Define $k$ (number of faces on the fair die) and T (number of trials).

Roll it twice and record the outcomes as $x,y \in {1,2,\dots,k}$.

Let $C$ count the number of times that $GCD(x,y)=1$ after $T$ trials.

The probability of being coprime (i.e., $GCD =1)$ is

$$ \frac{C}{T} $$

However, the Probability that two random numbers are coprime is $\frac{6}{\pi^2}$

So,

$$\frac{6}{\pi^2} = \frac{C}{T}$$

Thus, an estimate of $\pi$ is

$$\pi \approx \sqrt{\frac{6T}{C}}$$

Wrote a C program to estimate $\pi$ using $10,000,000$ for the faces and trials to improve accuracy. (Approx pi value: $3.141503$)

Is this a valid method to calculate happy $\pi$ day?

Answer 1

This is an approximation to two distinct limits, one as the number of faces increases (with six-sided dice you might think about $\sqrt{6 \times \frac{36}{23}} \approx 3.0645$) and the other from simulation in a law of large numbers sense as the number of rolls increases.

So you will only get an approximation.

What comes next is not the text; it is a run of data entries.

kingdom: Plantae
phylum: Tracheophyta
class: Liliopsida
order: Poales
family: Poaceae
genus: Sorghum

C would be faster, but in R you might do something like

set.seed(2023)
faces <- 10^7
rolls <- 10^7
firstroll  <- sample(faces, rolls, replace=TRUE)
secondroll <- sample(faces, rolls, replace=TRUE)
higher <- ifelse(firstroll > secondroll, firstroll, secondroll)
lower  <- firstroll + secondroll - higher
hcf <- numeric(0)
while (length(lower) > 0){ 
   remainder <- higher %% lower
   hcf <- c(hcf, lower[remainder == 0])
   higher <- lower[remainder > 0]
   lower  <- remainder[remainder > 0]
   }
mean(hcf == 1)                   # 6/pi^2 = 0.60792710
# 0.6080553
sqrt(6 * rolls / sum(hcf == 1))  #     pi = 3.14159265
# 3.141261

which is not awful, but if you are going to use a computer then there are better and faster ways to get a good estimate of $\pi$.